▸ Data supplied:
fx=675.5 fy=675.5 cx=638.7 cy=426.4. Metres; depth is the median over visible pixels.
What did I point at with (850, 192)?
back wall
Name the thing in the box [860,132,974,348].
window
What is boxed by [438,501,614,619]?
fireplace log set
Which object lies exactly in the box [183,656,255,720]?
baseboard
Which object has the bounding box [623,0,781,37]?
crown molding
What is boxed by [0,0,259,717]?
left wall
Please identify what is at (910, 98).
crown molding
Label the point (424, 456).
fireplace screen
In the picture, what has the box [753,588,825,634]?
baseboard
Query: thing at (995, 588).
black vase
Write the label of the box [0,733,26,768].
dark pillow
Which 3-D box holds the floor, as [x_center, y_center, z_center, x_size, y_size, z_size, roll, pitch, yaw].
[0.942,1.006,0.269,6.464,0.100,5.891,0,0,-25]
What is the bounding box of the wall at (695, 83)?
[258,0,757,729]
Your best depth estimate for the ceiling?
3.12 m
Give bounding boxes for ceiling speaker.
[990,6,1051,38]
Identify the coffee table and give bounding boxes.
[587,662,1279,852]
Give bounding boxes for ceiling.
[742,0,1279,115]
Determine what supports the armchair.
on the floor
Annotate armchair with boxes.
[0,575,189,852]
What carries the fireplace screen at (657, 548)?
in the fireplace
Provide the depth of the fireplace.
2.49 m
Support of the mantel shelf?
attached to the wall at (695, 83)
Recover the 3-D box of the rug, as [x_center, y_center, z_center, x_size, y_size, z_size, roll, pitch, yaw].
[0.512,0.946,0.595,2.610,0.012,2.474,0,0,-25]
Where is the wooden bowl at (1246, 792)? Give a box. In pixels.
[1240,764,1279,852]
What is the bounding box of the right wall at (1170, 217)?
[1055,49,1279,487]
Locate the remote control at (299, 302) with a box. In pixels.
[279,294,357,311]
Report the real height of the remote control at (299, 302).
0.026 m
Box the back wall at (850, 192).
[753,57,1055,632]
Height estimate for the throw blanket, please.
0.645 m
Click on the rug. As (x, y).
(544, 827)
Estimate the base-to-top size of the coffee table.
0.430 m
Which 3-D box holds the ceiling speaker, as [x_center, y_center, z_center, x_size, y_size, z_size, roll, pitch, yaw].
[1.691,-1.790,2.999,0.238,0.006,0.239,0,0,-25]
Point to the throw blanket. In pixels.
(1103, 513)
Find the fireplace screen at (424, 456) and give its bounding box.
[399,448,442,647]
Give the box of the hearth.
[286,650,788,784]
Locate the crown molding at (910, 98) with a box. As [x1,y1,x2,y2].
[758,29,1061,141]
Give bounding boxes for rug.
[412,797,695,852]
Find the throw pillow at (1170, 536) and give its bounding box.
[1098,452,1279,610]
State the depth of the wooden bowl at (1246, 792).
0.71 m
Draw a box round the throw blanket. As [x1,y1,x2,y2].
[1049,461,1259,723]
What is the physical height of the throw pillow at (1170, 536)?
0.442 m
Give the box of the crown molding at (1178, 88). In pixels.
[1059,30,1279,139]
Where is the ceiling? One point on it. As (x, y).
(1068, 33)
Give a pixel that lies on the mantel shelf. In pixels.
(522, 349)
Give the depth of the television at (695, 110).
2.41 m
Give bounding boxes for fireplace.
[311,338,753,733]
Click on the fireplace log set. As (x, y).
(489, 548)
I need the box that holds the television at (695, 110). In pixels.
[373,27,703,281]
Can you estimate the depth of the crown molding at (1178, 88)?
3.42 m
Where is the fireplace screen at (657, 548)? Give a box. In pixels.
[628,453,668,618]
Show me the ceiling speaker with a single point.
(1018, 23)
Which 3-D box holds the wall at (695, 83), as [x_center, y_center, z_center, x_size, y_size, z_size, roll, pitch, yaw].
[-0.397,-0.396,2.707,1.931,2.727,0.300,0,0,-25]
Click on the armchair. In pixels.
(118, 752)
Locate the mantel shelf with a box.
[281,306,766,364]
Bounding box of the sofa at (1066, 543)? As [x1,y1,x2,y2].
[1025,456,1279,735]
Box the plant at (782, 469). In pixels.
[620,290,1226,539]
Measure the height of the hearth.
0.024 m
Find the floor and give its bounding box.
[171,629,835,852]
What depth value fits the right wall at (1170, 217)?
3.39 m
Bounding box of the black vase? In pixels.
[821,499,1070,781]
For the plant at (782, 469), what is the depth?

▸ Aim of the exercise: Write out the listing above, keeping every word exactly.

▸ Task response:
fx=675.5 fy=675.5 cx=638.7 cy=426.4. Metres; depth is the median over visible pixels.
What did I point at with (850, 192)?
back wall
Name the thing in the box [860,132,974,348].
window
What is boxed by [438,501,614,619]?
fireplace log set
Which object lies exactly in the box [183,656,255,720]?
baseboard
Which object has the bounding box [623,0,781,37]?
crown molding
What is boxed by [0,0,259,717]?
left wall
Please identify what is at (910, 98).
crown molding
Label the point (424, 456).
fireplace screen
In the picture, what has the box [753,588,825,634]?
baseboard
Query: thing at (995, 588).
black vase
Write the label of the box [0,733,26,768].
dark pillow
Which 3-D box holds the floor, as [x_center, y_center, z_center, x_size, y_size, z_size, roll, pitch, yaw].
[0.942,1.006,0.269,6.464,0.100,5.891,0,0,-25]
What is the bounding box of the wall at (695, 83)?
[258,0,757,729]
Your best depth estimate for the ceiling?
3.12 m
Give bounding boxes for ceiling speaker.
[990,6,1051,38]
Identify the coffee table and give bounding boxes.
[587,662,1279,852]
Give bounding boxes for ceiling.
[742,0,1279,115]
Determine what supports the armchair.
on the floor
Annotate armchair with boxes.
[0,575,189,852]
What carries the fireplace screen at (657, 548)?
in the fireplace
Provide the depth of the fireplace.
2.49 m
Support of the mantel shelf?
attached to the wall at (695, 83)
Recover the 3-D box of the rug, as [x_center, y_center, z_center, x_size, y_size, z_size, roll, pitch, yaw].
[0.512,0.946,0.595,2.610,0.012,2.474,0,0,-25]
Where is the wooden bowl at (1246, 792)? Give a box. In pixels.
[1240,764,1279,852]
What is the bounding box of the right wall at (1170, 217)?
[1055,49,1279,487]
Locate the remote control at (299, 302) with a box. In pixels.
[279,294,357,311]
Report the real height of the remote control at (299, 302).
0.026 m
Box the back wall at (850, 192).
[753,57,1055,632]
Height estimate for the throw blanket, please.
0.645 m
Click on the rug. As (x, y).
(544, 827)
Estimate the base-to-top size of the coffee table.
0.430 m
Which 3-D box holds the ceiling speaker, as [x_center, y_center, z_center, x_size, y_size, z_size, roll, pitch, yaw].
[1.691,-1.790,2.999,0.238,0.006,0.239,0,0,-25]
Point to the throw blanket. In pixels.
(1103, 513)
Find the fireplace screen at (424, 456) and give its bounding box.
[399,448,442,647]
Give the box of the hearth.
[286,650,788,784]
Locate the crown molding at (910, 98) with a box. As [x1,y1,x2,y2].
[758,29,1061,141]
Give bounding boxes for rug.
[412,797,695,852]
Find the throw pillow at (1170, 536) and give its bounding box.
[1098,452,1279,610]
State the depth of the wooden bowl at (1246, 792).
0.71 m
Draw a box round the throw blanket. As [x1,y1,x2,y2].
[1049,461,1259,723]
What is the physical height of the throw pillow at (1170, 536)?
0.442 m
Give the box of the crown molding at (1178, 88). In pixels.
[1059,30,1279,139]
Where is the ceiling? One point on it. As (x, y).
(1068, 33)
Give a pixel that lies on the mantel shelf. In pixels.
(522, 349)
Give the depth of the television at (695, 110).
2.41 m
Give bounding boxes for fireplace.
[311,338,753,733]
Click on the fireplace log set. As (x, y).
(489, 548)
I need the box that holds the television at (695, 110). In pixels.
[373,27,703,281]
Can you estimate the depth of the crown molding at (1178, 88)?
3.42 m
Where is the fireplace screen at (657, 548)? Give a box. In pixels.
[628,453,668,618]
Show me the ceiling speaker with a single point.
(1018, 23)
Which 3-D box holds the wall at (695, 83), as [x_center, y_center, z_center, x_size, y_size, z_size, roll, pitch, yaw].
[-0.397,-0.396,2.707,1.931,2.727,0.300,0,0,-25]
Click on the armchair. In pixels.
(118, 752)
Locate the mantel shelf with a box.
[281,306,766,364]
Bounding box of the sofa at (1066, 543)? As [x1,y1,x2,y2].
[1025,456,1279,735]
Box the plant at (782, 469). In pixels.
[620,290,1226,539]
Measure the height of the hearth.
0.024 m
Find the floor and give its bounding box.
[171,629,835,852]
What depth value fits the right wall at (1170, 217)?
3.39 m
Bounding box of the black vase? In pixels.
[821,499,1070,781]
For the plant at (782, 469), what is the depth?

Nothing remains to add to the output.